An OPEC+ technical committee discussed on Thursday higher oil supply as production resumes in Libya amid a weaker demand outlook due to a second wave of coronavirus infections, two OPEC+ sources said.

The Joint Technical Committee (JTC), which includes representatives from key OPEC+ producers such as Saudi Arabia and Russia, was meeting to review compliance with global oil output cuts and to review the oil market.

The group had 102% compliance with its production cuts in September, two OPEC+ sources told Reuters.

On Thursday, OPEC Secretary General Mohammad Barkindo told a conference that demand was recovering at a slower pace than expected.

“We have to be realistic that this recovery is not picking up pace at the rate that we expected earlier in the year,” he said. “Demand itself is still looking anaemic.”
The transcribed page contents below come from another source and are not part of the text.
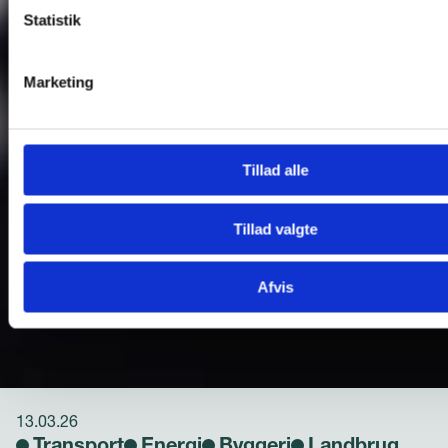
Statistik
Marketing
Tillad alle
Tillad valgte
Afvis
13.03.26
Transport
Energi
Byggeri
Landbrug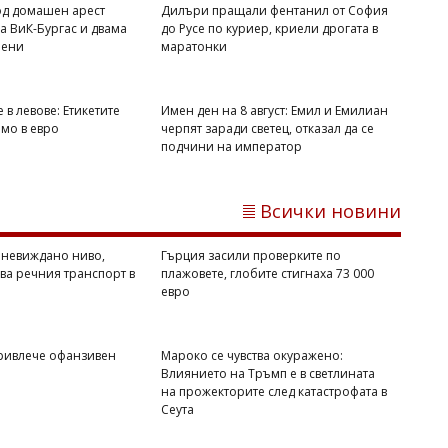
од домашен арест
Дилъри пращали фентанил от София
 ВиК-Бургас и двама
до Русе по куриер, криели дрогата в
нени
маратонки
 в левове: Етикетите
Имен ден на 8 август: Емил и Емилиан
Димитър КИРЯКОВ
амо в евро
черпят заради светец, отказал да се
Имен ден на 8 август: Емил и Емилиан
подчини на император
черпят заради светец, отказал да се
подчини на император
Всички новини
 невиждано ниво,
Гърция засили проверките по
ва речния транспорт в
плажовете, глобите стигнаха 73 000
евро
ривлече офанзивен
Мароко се чувства окуражено:
Влиянието на Тръмп е в светлината
на прожекторите след катастрофата в
Сеута
Флагман.БГ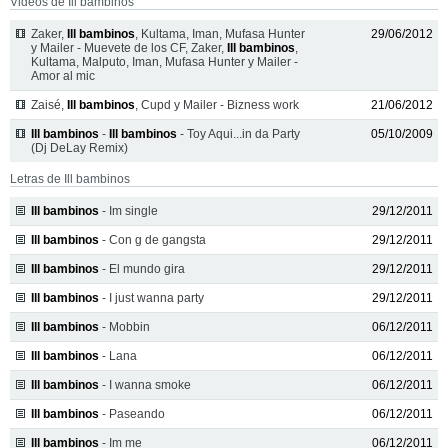
Videos de Ill bambinos
Zaker,
Ill bambinos
, Kultama, Iman, Mufasa Hunter
29/06/2012
y Mailer - Muevete de los CF, Zaker,
Ill bambinos
,
Kultama, Malputo, Iman, Mufasa Hunter y Mailer -
Amor al mic
Zaisé,
Ill bambinos
, Cupd y Mailer - Bizness work
21/06/2012
Ill bambinos
-
Ill bambinos
- Toy Aqui...in da Party
05/10/2009
(Dj DeLay Remix)
Letras de Ill bambinos
Ill bambinos
- Im single
29/12/2011
Ill bambinos
- Con g de gangsta
29/12/2011
Ill bambinos
- El mundo gira
29/12/2011
Ill bambinos
- I just wanna party
29/12/2011
Ill bambinos
- Mobbin
06/12/2011
Ill bambinos
- Lana
06/12/2011
Ill bambinos
- I wanna smoke
06/12/2011
Ill bambinos
- Paseando
06/12/2011
Ill bambinos
- Im me
06/12/2011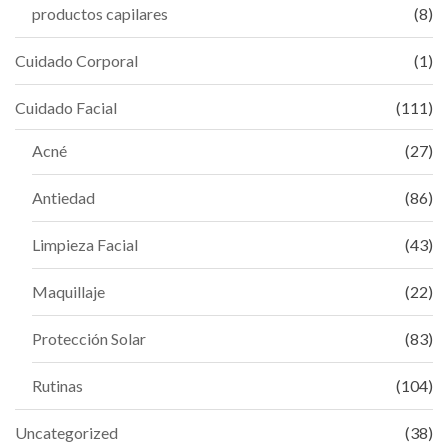
productos capilares
(8)
Cuidado Corporal
(1)
Cuidado Facial
(111)
Acné
(27)
Antiedad
(86)
Limpieza Facial
(43)
Maquillaje
(22)
Protección Solar
(83)
Rutinas
(104)
Uncategorized
(38)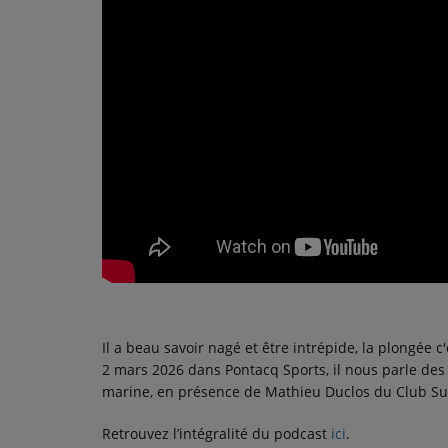
PODCASTS - SAISON 2026/2027
NOS PROGRAMMES COURTS
ARCHIVES - SAISONS PASSÉES
VOS ÉMISSIONS EN IMAGES
PHOTOS
ANNONCEURS & ESPACE PRO
VOTRE PUBLICITÉ SUR PONTACQ RADIO
LOCATION DE STUDIOS
Il a beau savoir nagé et être intrépide, la plongée 
ÉDUCATION AUX MÉDIAS ET À
2 mars 2026 dans Pontacq Sports, il nous parle des 
L'INFORMATION
marine, en présence de Mathieu Duclos du Club Sub
EN QUOI ÇA CONSISTE ?
Retrouvez l’intégralité du podcast
ici
.
ÉCOUTEZ LES PRODUCTIONS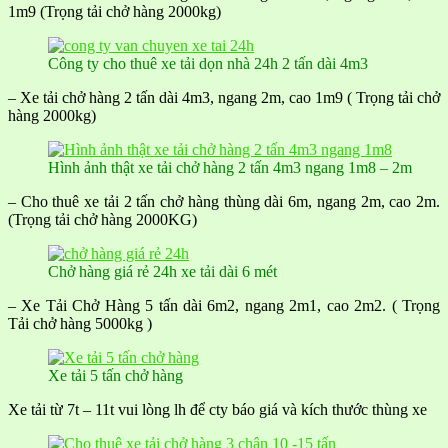
1m9 (Trọng tải chở hàng 2000kg)
Công ty cho thuê xe tải dọn nhà 24h 2 tấn dài 4m3
– Xe tải chở hàng 2 tấn dài 4m3, ngang 2m, cao 1m9 ( Trọng tải chở
hàng 2000kg)
Hình ảnh thật xe tải chở hàng 2 tấn 4m3 ngang 1m8 – 2m
– Cho thuê xe tải 2 tấn chở hàng thùng dài 6m, ngang 2m, cao 2m.
(Trọng tải chở hàng 2000KG)
Chở hàng giá rẻ 24h xe tải dài 6 mét
– Xe Tải Chở Hàng 5 tấn dài 6m2, ngang 2m1, cao 2m2. ( Trọng
Tải chở hàng 5000kg )
Xe tải 5 tấn chở hàng
Xe tải từ 7t – 11t vui lòng lh để cty báo giá và kích thước thùng xe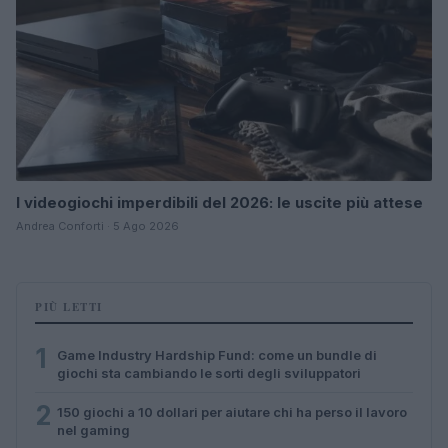
I videogiochi imperdibili del 2026: le uscite più attese
Andrea Conforti · 5 Ago 2026
PIÙ LETTI
1
Game Industry Hardship Fund: come un bundle di
giochi sta cambiando le sorti degli sviluppatori
2
150 giochi a 10 dollari per aiutare chi ha perso il lavoro
nel gaming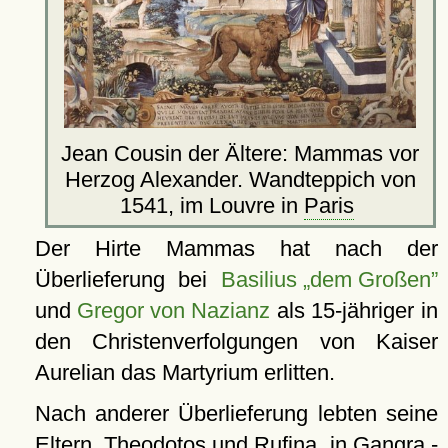
Jean Cousin der Ältere: Mammas vor
Herzog Alexander. Wandteppich von
1541, im Louvre in
Paris
Der Hirte Mammas hat nach der
Überlieferung bei
Basilius
dem Großen
und
Gregor von Nazianz
als 15-jähriger in
den Christenverfolgungen von Kaiser
Aurelian das Martyrium erlitten.
Nach anderer Überlieferung lebten seine
Eltern, Theodotos und Rufina, in Gangra -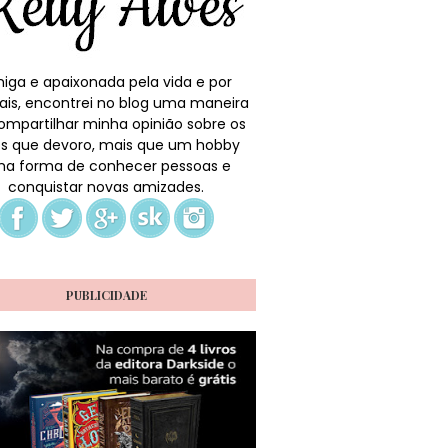
iga e apaixonada pela vida e por
ais, encontrei no blog uma maneira
ompartilhar minha opinião sobre os
ros que devoro, mais que um hobby
a forma de conhecer pessoas e
conquistar novas amizades.
PUBLICIDADE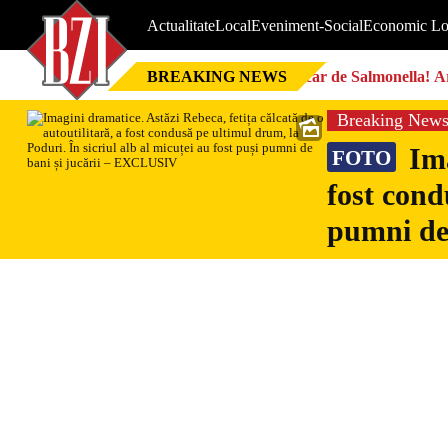
Actualitate
Local
Eveniment-Social
Economic Lo
BREAKING NEWS
Focar de Salmonella! Ar
Breaking New
Ima
FOTO
fost cond
pumni de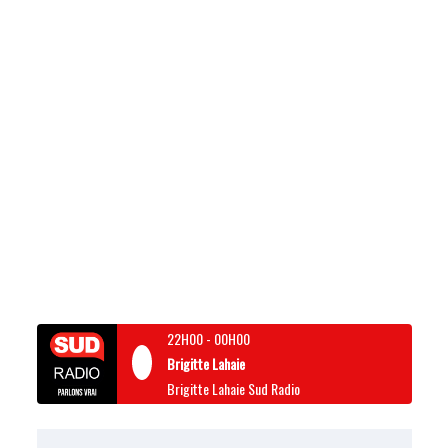
22H00
-
00H00
Brigitte Lahaie
Brigitte Lahaie Sud Radio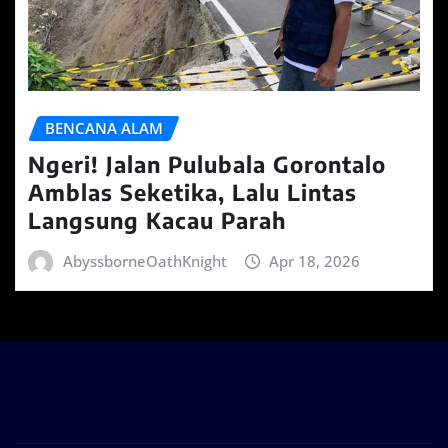
BENCANA ALAM
Ngeri! Jalan Pulubala Gorontalo
Amblas Seketika, Lalu Lintas
Langsung Kacau Parah
AbyssborneOathKnight
Apr 18, 2026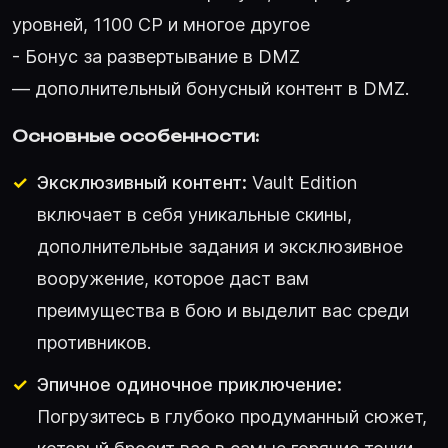
уровней, 1100 CP и многое другое
- Бонус за развертывание в DMZ
— дополнительный бонусный контент в DMZ.
Основные особенности:
Эксклюзивный контент:
Vault Edition
включает в себя уникальные скины,
дополнительные задания и эксклюзивное
вооружение, которое даст вам
преимущества в бою и выделит вас среди
противников.
Эпичное одиночное приключение:
Погрузитесь в глубоко продуманный сюжет,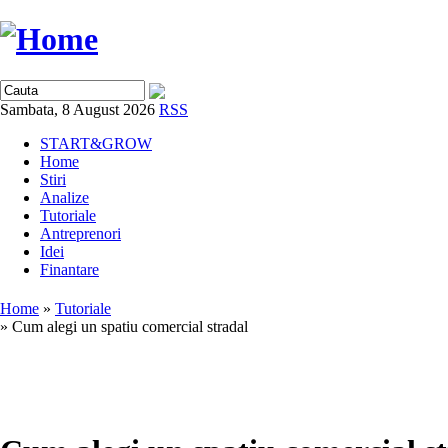
Sambata, 8 August 2026
RSS
START&GROW
Home
Stiri
Analize
Tutoriale
Antreprenori
Idei
Finantare
Home
»
Tutoriale
» Cum alegi un spatiu comercial stradal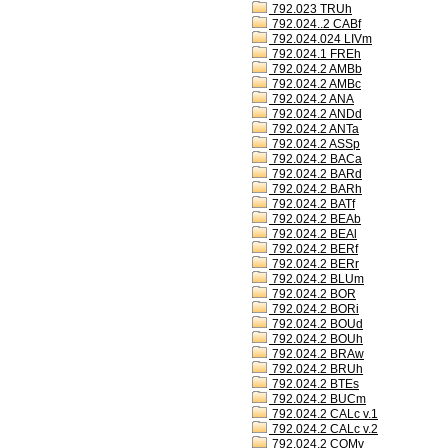
792.023 TRUh
792.024..2 CABf
792.024.024 LIVm
792.024.1 FREh
792.024.2 AMBb
792.024.2 AMBc
792.024.2 ANA
792.024.2 ANDd
792.024.2 ANTa
792.024.2 ASSp
792.024.2 BACa
792.024.2 BARd
792.024.2 BARh
792.024.2 BATf
792.024.2 BEAb
792.024.2 BEAl
792.024.2 BERf
792.024.2 BERr
792.024.2 BLUm
792.024.2 BOR
792.024.2 BORi
792.024.2 BOUd
792.024.2 BOUh
792.024.2 BRAw
792.024.2 BRUh
792.024.2 BTEs
792.024.2 BUCm
792.024.2 CALc v.1
792.024.2 CALc v.2
792.024.2 COMv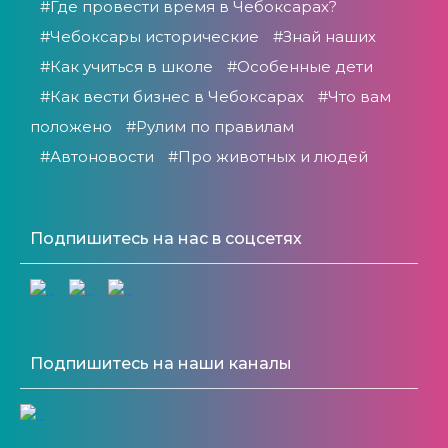
#Где провести время в Чебоксарах?
#Чебоксары исторические
#Знай наших
#Как учиться в школе
#Особенные дети
#Как вести бизнес в Чебоксарах
#Что вам
положено
#Рулим по правилам
#Автоновости
#Про животных и людей
Подпишитесь на нас в соцсетях
Подпишитесь на наши каналы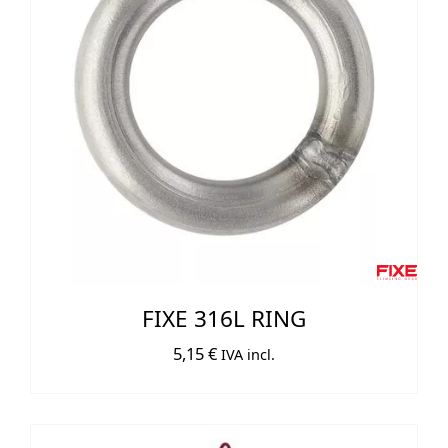
FIXE 316L RING
5,15
€
IVA incl.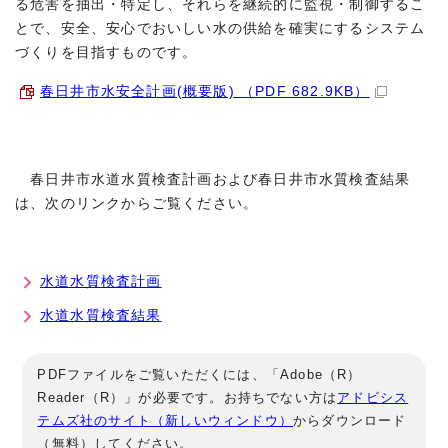
る危害を抽出・特定し、それらを継続的に監視・制御するこ
とで、安全、安心でおいしい水の供給を確実にするシステム
づくりを目指すものです。
春日井市水安全計画(概要版) （PDF 682.9KB）
春日井市水道水質検査計画および春日井市水質検査結果
は、次のリンクからご覧ください。
水道水質検査計画
水道水質検査結果
PDFファイルをご覧いただくには、「Adobe（R）
Reader（R）」が必要です。お持ちでない方は
アドビシス
テムズ社のサイト（新しいウィンドウ）
からダウンロード
（無料）してください。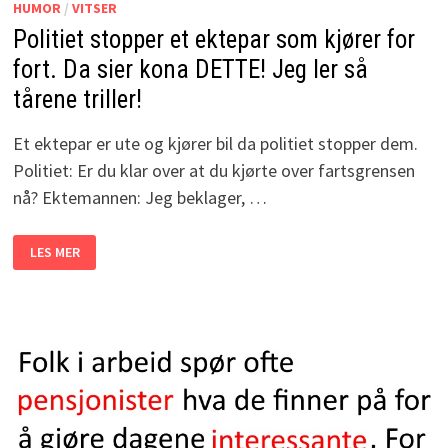
HUMOR
/
VITSER
Politiet stopper et ektepar som kjører for
fort. Da sier kona DETTE! Jeg ler så
tårene triller!
Et ektepar er ute og kjører bil da politiet stopper dem.
Politiet: Er du klar over at du kjørte over fartsgrensen
nå? Ektemannen: Jeg beklager, …
POLITIET
LES MER
STOPPER
ET
EKTEPAR
SOM
KJØRER
FOR
FORT.
DA
SIER
KONA
DETTE!
JEG
LER
SÅ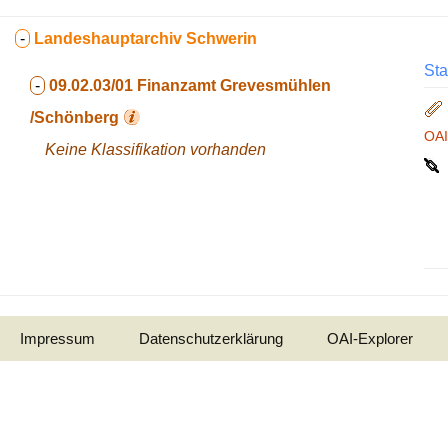
-
Landeshauptarchiv Schwerin
Sta
-
09.02.03/01
Finanzamt Grevesmühlen
/Schönberg
OA
Keine Klassifikation vorhanden
Impressum
Datenschutzerklärung
OAI-Explorer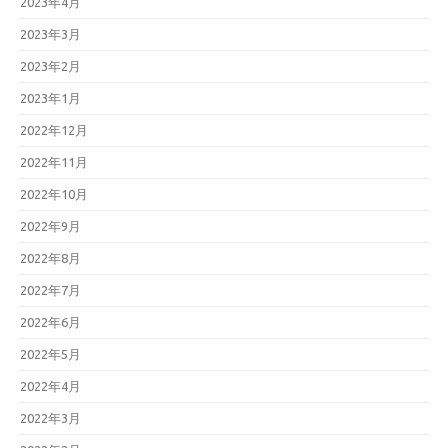
2023年4月
2023年3月
2023年2月
2023年1月
2022年12月
2022年11月
2022年10月
2022年9月
2022年8月
2022年7月
2022年6月
2022年5月
2022年4月
2022年3月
OPEC+ delegates discussed the slow demand recovery in the fourth quarter of this year, when seasonally it was expected to rise, one of the sources said.

The resumption of oil production from Libya and the lack of a vaccine for COVID-19, as several countries face a rise in cases and renewed restrictions to try to contain the pandemic, could mean a downward revision for oil demand, creating a bearish outlook for the market in the coming months, he added.

The panel also discussed OPEC data showing a stocks overhang throughout 2021, with OECD inventories at 301 million barrels above the latest five-year average in the last quarter, compared with 245, 181 and 173 in the first three, the source said.

OPEC+ – producers from the Organization of the Petroleum Exporting Countries (OPEC) and others including Russia – have been reducing output since January 2017 in a bid to balance the market, support prices and reduce inventories.

They are currently curbing production by 7.7 million barrels per day (bpd), down from 9.7 million bpd, and are due to taper their production cuts by 2 million bpd in January.

But Thursday’s bearish demand outlook and rising supply from Libya mean OPEC+ could roll over existing cuts into next year and delay easing the reductions, OPEC+ sources say.